Даниил не ответил, уголок рта дернулся, он перевесил полотенце по-своему: ровно, сгибом вправо. Как все остальные – сгибом вправо.
* * *
В роль жены Полина включилась сразу. Вскакивала в пять утра: душ, макияж, завтрак для мужа. Вот она, я! Твоя куколка. Всегда свежая, ухоженная. С приветливой улыбкой.
Даниил уходил в семь – начищенный-наглаженный, в ослепительно-белой рубашке. Только в белой!

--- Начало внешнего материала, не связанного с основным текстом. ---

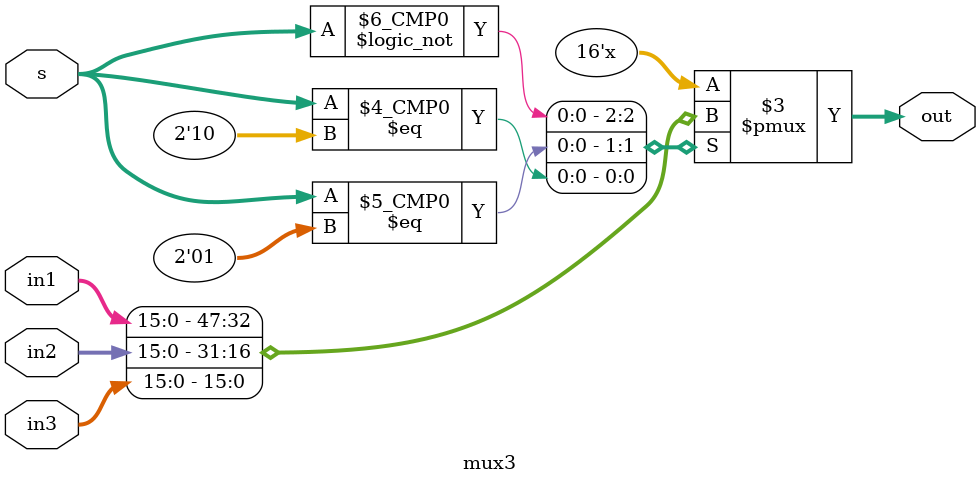
<source format=v>
module mux3(input [15:0] in1,in2, in3,
			input [1:0] s,
			output reg [15:0] out);
	
	always@(*)
		case (s)
			2'b 00: out = in1;
			2'b 01: out = in2;
			2'b 10: out = in3;
			
			default: out = out;
		endcase
endmodule
// ACTION LOG
// ACTION     DATE     USER     NOTES
//------------------------------------
// COMPILE01  4-18-01  PAYNE    NONE
//
//-------------------------------------

</source>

Иногда ей хотелось нарядить его в растянутый свитер, чтобы никто-никто на него не смотрел. Он только ее!
* * *
– Счастливая ты, Полька! Такого мужика отхватила, – эту фразу Светка повторяла ежедневно, облизывая полную нижнюю губу и руками приподнимая грудь. – В гости чего не зовешь?
– Не обжились еще, – Полина отбивалась месяц, придумывая разные причины. Боялась ее циничных глаз, развязных поглаживаний бедер. Помнила, как Светка обнимала Даниила на свадьбе, обвивая его щупальцами рук, как осьминог, скользкий, прилипчивый, мерзкий…
Запускать домой других женщин не хотелось. Боялась. Нет, не конкуренции. Выбрал же он ее. Боялась потерять. Утратить непривычное чувство собственницы – обладательницы мужчины, – оно возбуждало, возвышало Полину в своих же глазах: «Он мой! Только мой!»
Полина почему-то стала смотреть на все глазами мужа: подруги пустые, думающие только о нарядах и мужчинах, самая близкая, Светка, – озабоченная, завистливая самка. Неидеальные, короче.